Potential Issues: Duplicate Calculations

If not using recursion wisely, it might get very long computation time due to duplicate calculations.

For example, for computing Fibonacci number using simple recursion, F(4) = F(3) + F(2) = (F(2) + F(1)) + F(2), it computes F(2) twice, F(1) 3 times, and f(0) twice.

graph TD
    f3_f2_f0(("f(0)"))
    f3_f2_f1(("f(1)"))
    f4_f2_f0(("f(0)"))
    f4_f2_f1(("f(1)"))
    f3_f1(("f(1)"))
    f3_f2(("f(2)"))
    f3(("f(3)"))
    f4_f2(("f(2)"))
    f4(("f(4)"))
    f4 --> f3
    f4 --> f4_f2
    f4_f2 --> f4_f2_f1
    f4_f2 --> f4_f2_f0
    f3 --> f3_f2
    f3 --> f3_f1
    f3_f2 --> f3_f2_f1
    f3_f2 --> f3_f2_f0

    style f4_f2 fill:#F2D2BD
    style f3_f2 fill:#F2D2BD
    style f3_f1 fill:#FFBF00
    style f3_f2_f1 fill:#FFBF00
    style f4_f2_f1 fill:#FFBF00
    style f4_f2_f0 fill:#FFE5B4
    style f3_f2_f0 fill:#FFE5B4

The common technique to address this problem is memoization, using additional space to reduce compute time.

Memorization is an optimization technique primarily to speed up computer program by storing the results of expensive function calls and returning the cached result when the same inputs occur again. (Source: wikipedia)

Complexity Analysis

Time Complexity

Given a recursion algorithm, its time complexity \(O(T)\) is

\[O(T) = n O(s)\]

where \(n\) is the number of recursion invocations and \(O(s)\) is the time complexity of calculation in each recursion call.

We can use Execution Tree to figure out the number of recursion calls.

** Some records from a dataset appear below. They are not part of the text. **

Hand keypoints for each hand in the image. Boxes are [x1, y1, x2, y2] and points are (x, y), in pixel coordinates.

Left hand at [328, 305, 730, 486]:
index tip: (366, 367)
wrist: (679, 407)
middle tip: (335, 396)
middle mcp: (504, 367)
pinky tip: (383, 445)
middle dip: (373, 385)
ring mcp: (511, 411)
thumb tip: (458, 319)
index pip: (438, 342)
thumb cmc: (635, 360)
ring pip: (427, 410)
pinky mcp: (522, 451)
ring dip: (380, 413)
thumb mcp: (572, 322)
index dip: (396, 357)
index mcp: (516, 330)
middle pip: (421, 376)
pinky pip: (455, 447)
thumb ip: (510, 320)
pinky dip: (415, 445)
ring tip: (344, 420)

The execution tree of a recursive function would form an n-ary tree, with n as the number of times recursion in each function call. For example, the execution of the Fibonacci function would form a binary tree.

Execution Tree

Execution tree is a tree that is used to denote the execution flow of a recursive function. Each node in the tree represents an invocation of the recursive function. Therefore, the total number of nodes in the tree corresponds to the number of recursion calls during the execution.

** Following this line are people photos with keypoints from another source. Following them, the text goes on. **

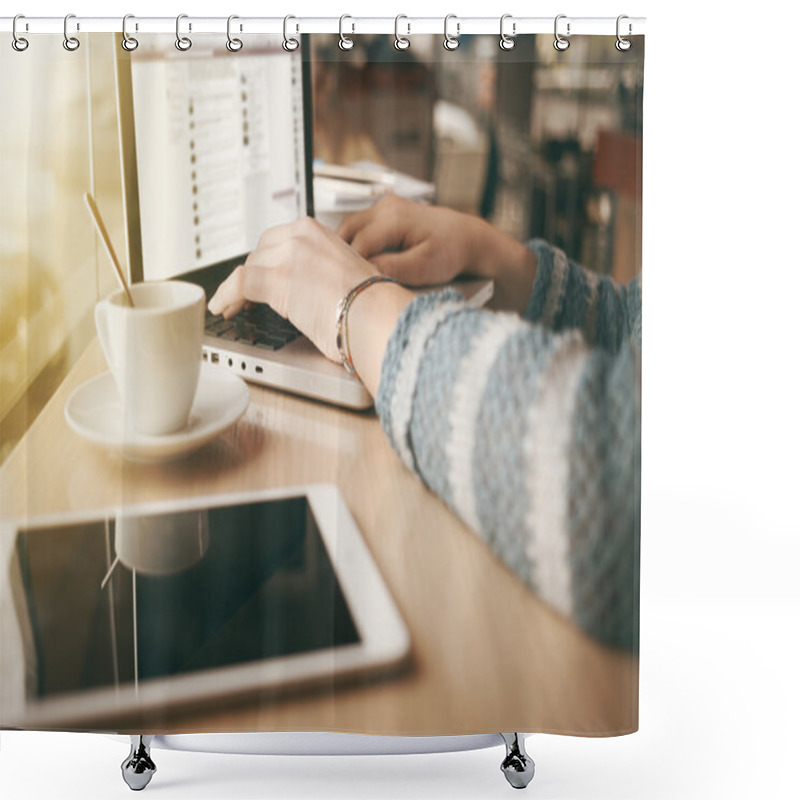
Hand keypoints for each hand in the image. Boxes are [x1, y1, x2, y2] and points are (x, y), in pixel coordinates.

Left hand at [207, 217, 379, 362]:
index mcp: (318, 232)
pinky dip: (227, 296)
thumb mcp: (345, 274)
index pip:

Memoization is often applied to optimize the time complexity of recursion algorithm by reducing number of recursion calls, i.e., reducing the number of branches in the execution tree.

Space Complexity

The space complexity of a recursive algorithm consists of two parts:

  1. Recursion related space: the stack to keep track of recursive function calls.
  2. Non-recursion related space: memory space (normally in heap) that is not directly related to recursion and is allocated for the global variables.

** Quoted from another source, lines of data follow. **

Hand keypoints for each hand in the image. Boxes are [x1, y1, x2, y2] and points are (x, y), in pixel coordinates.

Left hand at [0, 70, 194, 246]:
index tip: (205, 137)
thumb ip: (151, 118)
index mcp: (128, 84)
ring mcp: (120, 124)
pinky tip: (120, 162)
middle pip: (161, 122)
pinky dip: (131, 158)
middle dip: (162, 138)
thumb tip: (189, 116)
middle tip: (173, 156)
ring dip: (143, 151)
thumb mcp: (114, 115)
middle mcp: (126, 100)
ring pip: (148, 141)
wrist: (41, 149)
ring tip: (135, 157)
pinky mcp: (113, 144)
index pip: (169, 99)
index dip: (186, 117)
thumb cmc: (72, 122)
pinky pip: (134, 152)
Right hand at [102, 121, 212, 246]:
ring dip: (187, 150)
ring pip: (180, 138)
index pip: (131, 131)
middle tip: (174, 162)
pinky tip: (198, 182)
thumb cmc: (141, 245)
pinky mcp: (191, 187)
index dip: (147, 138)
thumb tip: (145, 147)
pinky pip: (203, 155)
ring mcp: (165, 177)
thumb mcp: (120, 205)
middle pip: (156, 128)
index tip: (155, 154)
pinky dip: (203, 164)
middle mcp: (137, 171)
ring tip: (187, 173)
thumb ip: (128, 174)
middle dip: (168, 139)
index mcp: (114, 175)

Note that memoization will take non-recursion related space to store intermediate results.

Applications

Solve Tree Problem Recursively

Top-Down Solution

Top-down means that in each recursive call, we will visit the node first to come up with some values, and pass these values to its children when calling the function recursively.

top_down(root, params):
    return specific value for null node  # base case
    update the answer if needed
    left_ans = top_down(root.left, left_params)
    right_ans = top+down(root.right, right_params)
    return the answer if needed

Before trying the top-down recursive solution, ask the following two questions:

  1. Can you determine some parameters to help the node know its answer?
  2. Can you use these parameters and the value of the node itself to determine what should be the parameters passed to its children.

Bottom-Up Solution

Bottom-up means that in each recursive call, we will first call the function recursively for all the children nodes and then come up with the answer according to the returned values and the value of the current node itself.

bottom_up(root):
    return specific value for null node
    left_ans = bottom_up(root.left)
    right_ans = bottom_up(root.right)
    calculate answer based on left_ans, right_ans, root.val
    return answers

Before trying the bottom-up recursive solution, ask the following question:

  • If you know the answer of a node's children, can you calculate the answer of that node?